:: Data shown
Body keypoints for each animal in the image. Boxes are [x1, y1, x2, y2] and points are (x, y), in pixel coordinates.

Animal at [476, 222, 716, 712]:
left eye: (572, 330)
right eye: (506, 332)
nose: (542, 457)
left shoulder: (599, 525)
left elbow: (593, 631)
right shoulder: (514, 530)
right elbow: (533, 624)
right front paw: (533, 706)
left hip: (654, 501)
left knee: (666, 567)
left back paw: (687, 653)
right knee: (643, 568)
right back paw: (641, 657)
::::
:: Data shown
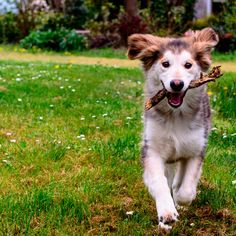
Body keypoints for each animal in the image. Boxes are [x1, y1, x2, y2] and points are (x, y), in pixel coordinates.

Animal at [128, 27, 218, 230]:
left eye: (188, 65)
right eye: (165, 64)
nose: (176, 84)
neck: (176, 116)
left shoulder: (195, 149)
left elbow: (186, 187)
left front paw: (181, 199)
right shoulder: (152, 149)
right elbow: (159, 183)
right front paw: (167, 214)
::::
- Directions -
There is a run of lines above from the one with "nose: (542, 457)" to the one with "right back paw: (641, 657)"; print exactly that run, both ends included, and nothing else.

- Written reply -
nose: (542, 457)
left shoulder: (599, 525)
left elbow: (593, 631)
right shoulder: (514, 530)
right elbow: (533, 624)
right front paw: (533, 706)
left hip: (654, 501)
left knee: (666, 567)
left back paw: (687, 653)
right knee: (643, 568)
right back paw: (641, 657)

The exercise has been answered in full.